Emery’s Elements of Medical Genetics has a typical demonstration of the Hardy-Weinberg principle [20]. FIG. 7.2 (page 92) has the caption “Punnett’s square showing the frequencies of the different matings in the second generation”. The Hardy-Weinberg frequencies of female and male parents [p2, 2pq, q2] are displayed on the margins. The mating proportions are simply the products of the marginal frequencies. The demonstration continues to derive offspring frequencies, which are the same as those of the parent, by applying Mendel’s law. “Non-random mating” is listed as a “potentially disturbing factor”.

Hardy indicated how Hardy-Weinberg proportions could be reached and sustained in an idealized setting. One could say that it is an unattainable ideal. He did not pursue the question as to whether there is any way, other than by ‘random mating’, that stationarity can be achieved.
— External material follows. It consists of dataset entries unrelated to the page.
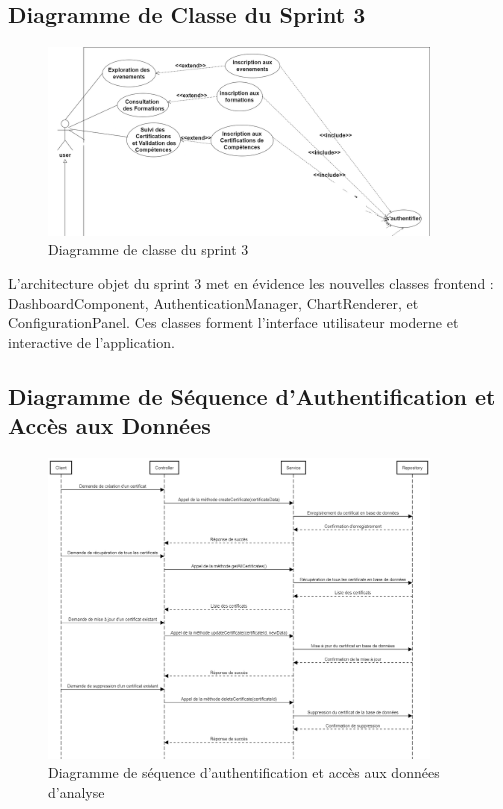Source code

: \subsection{Diagramme de Classe du Sprint 3}

\begin{figure}[H]
\centering
\includegraphics[width=0.9\textwidth]{assets/images/sprint3-usecase.png}
\caption{Diagramme de classe du sprint 3}
\label{fig:sprint3-class}
\end{figure}

L'architecture objet du sprint 3 met en évidence les nouvelles classes frontend : DashboardComponent, AuthenticationManager, ChartRenderer, et ConfigurationPanel. Ces classes forment l'interface utilisateur moderne et interactive de l'application.

\subsection{Diagramme de Séquence d'Authentification et Accès aux Données}

\begin{figure}[H]
\centering
\includegraphics[width=0.9\textwidth]{assets/images/seq-certifs.png}
\caption{Diagramme de séquence d'authentification et accès aux données d'analyse}
\label{fig:sprint1-sequence}
\end{figure}

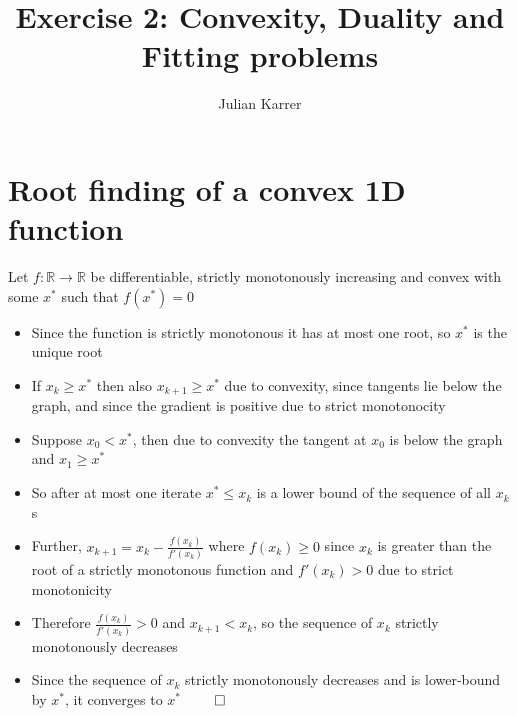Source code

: \documentclass[oneside, a4paper]{book}
\author{Julian Karrer}
\title{Exercise 2: Convexity, Duality and Fitting problems}
\begin{document}
\chapter{Root finding of a convex 1D function}
Let $f: \mathds{R}\to\mathds{R}$ be differentiable, strictly monotonously increasing and convex with some $x^*$ such that $f(x^*)=0$
\begin{itemize}
    \item Since the function is strictly monotonous it has at most one root, so $x^*$ is the unique root 
    \item If $x_k \geq x^*$ then also $x_{k+1}\geq x^*$ due to convexity, since tangents lie below the graph, and since the gradient is positive due to strict monotonocity
    \item Suppose $x_0 < x^*$, then due to convexity the tangent at $x_0$ is below the graph and $x_1\geq x^*$
    \item So after at most one iterate $x^* \leq x_k$ is a lower bound of the sequence of all $x_k$s
    \item Further, $x_{k+1} = x_k - \frac{f(x_k)}{f'(x_k)}$ where $f(x_k)\geq 0$ since $x_k$ is greater than the root of a strictly monotonous function and $f'(x_k)>0$ due to strict monotonicity
    \item Therefore $\frac{f(x_k)}{f'(x_k)} > 0$ and $x_{k+1} < x_k$, so the sequence of $x_k$ strictly monotonously decreases
    \item Since the sequence of $x_k$ strictly monotonously decreases and is lower-bound by $x^*$, it converges to $x^*$ $\qed$
\end{itemize}
\end{document}
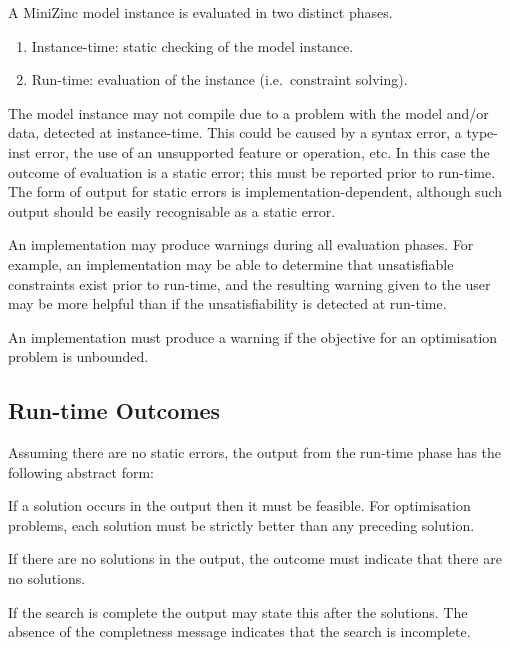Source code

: \documentclass[10pt]{scrartcl}
\newcommand{\pjs}[1]{\textcolor{blue}{PJS:#1}}
\begin{document}
A MiniZinc model instance is evaluated in two distinct phases.
\begin{enumerate}
\item Instance-time: static checking of the model instance.
\item Run-time: evaluation of the instance (i.e.~constraint solving).
\end{enumerate}
%

The model instance may not compile due to a problem with the model and/or data,
detected at instance-time.
This could be caused by a syntax error, a type-inst error,
the use of an unsupported feature or operation, etc.
In this case the outcome of evaluation is a static error;
this must be reported prior to run-time.
The form of output for static errors is implementation-dependent,
although such output should be easily recognisable as a static error.

An implementation may produce warnings during all evaluation phases.
For example, an implementation may be able to determine that
unsatisfiable constraints exist prior to run-time,
and the resulting warning given to the user may be more helpful than
if the unsatisfiability is detected at run-time.

An implementation must produce a warning
if the objective for an optimisation problem is unbounded.


\subsection{Run-time Outcomes}
    \label{Run-time Outcomes}
Assuming there are no static errors,
the output from the run-time phase has the following abstract form:

\begin{productions}
\RuleOutput 
\end{productions}

If a solution occurs in the output
then it must be feasible.
For optimisation problems,
each solution must be strictly better than any preceding solution.

If there are no solutions in the output,
the outcome must indicate that there are no solutions.

If the search is complete the output may state this after the solutions.
The absence of the completness message indicates that the search is incomplete.
\end{document}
Up to this point there is no appeal to chance which enters the picture when the biologist seeks to apply the principle to a population. Matings occur perhaps by chance and gametes are transmitted at least partly by chance. The probability calculus and statistical theory are useful in deciding whether the Hardy-Weinberg model can be used for analytical and predictive purposes.

Weinberg found the model useful for studying the human propensity to produce twins. An account of his life and work is given by Sperlich and Früh [21].